待脓长到极限,一次彻底拔除,虽然痛不欲生,却能够好得更快。
“人都说我冷酷绝情、铁石心肠,芳芳,你更狠。”
她冷冷一笑。“我也不想,只是你逼得我走投无路。”眼睫一扬,美眸里净是冷冽绝情。“从此以后,你和我,形同陌路了。”
她转身就走,背影孤绝,背脊挺得笔直,飘扬的发丝遮住半边容颜,掩去了落在颊边,在夜风中已被风干的泪痕。
…
法国彼岸
黄昏时分,一轮火红的太阳绽放着最后的余晖,天际染满了各种绚丽的色彩,海面上几只海鸥低空飞翔,不知名的鸟儿长啸着,海边的风甚大,呼啸过耳,令人有种说不出的畅快。
沙滩上有个娉婷的人影缓缓独行,黑瀑似的长发随风飞扬,她有时停下脚步远远眺望海面,有时一人低着头静静追逐着海浪。
看来像是走累了,她躺在沙滩上两手大张,任潮水涌来,拍打她的脚。
没有选择遥远的彼国,只在东部的一处偏僻海岸,她将自己放逐在天地之间,在海洋的怀抱里,听着浪涛声不断,只有她一个人,随便天地怎么变化,管他天崩还是地裂。
她做不到看破红尘,就让她一个人暂时静静待着吧!
“这地方就算养老,也未免太过单调了。”
低沉的嗓音,熟悉得太令人心悸,她倏地睁开了眼,只见一个高大的身影正低俯着身看她。
因他背光,柳轻一时看不清他的脸,待几秒钟后,他脸上的轮廓渐渐清晰,她的心才由高处缓缓跌落。

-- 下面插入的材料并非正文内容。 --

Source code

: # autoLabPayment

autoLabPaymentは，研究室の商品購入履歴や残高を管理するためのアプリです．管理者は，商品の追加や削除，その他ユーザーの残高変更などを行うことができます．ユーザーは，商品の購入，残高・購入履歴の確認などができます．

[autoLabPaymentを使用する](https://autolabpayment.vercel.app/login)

看进了她眼底的失落,莫问祺挑着眉、“怎么,看到我就这么失望?”
她没说话,也懒得起身,照样保持仰躺的姿势,倒是他坐到她身边,也看着眼前的黄昏,这是相当美丽震撼人心的一幕。
“你怎么知道我在这里?”
“当我存心想找一个人的时候,就算上天下地也要把他揪出来。”
而她是他执意要找到的人。
不知道他是什么来意,她只是沉默,等着他自己先开口。
他点了一根烟,深深的吸一口,再重重的吐出,任烟雾在两人之间弥漫
“他不会来找你。”
“…”她忍住没有开口。
“我很好奇,你可以逼他到什么程度,能让他让步到什么程度,顾芳郁,你一定不知道谷翰远是个何等骄傲的男人。”
他调查过谷翰远,也请了专家团解剖过他,可是没有一个人能够深刻的看穿他。
他就像一层极深的迷雾,缭绕着让人看不清楚。
从一开始,谷翰远一和他接触,他就明白他是个值得尊敬的对手。
“你说,你们两个是死对头?”
他笑得潇洒迷人,吐出的话语却血腥冷血,“我相信,如今的我是他最恨不得除掉的一个人,只要有开价可以让我在这世上消失,他会很痛快的付款。”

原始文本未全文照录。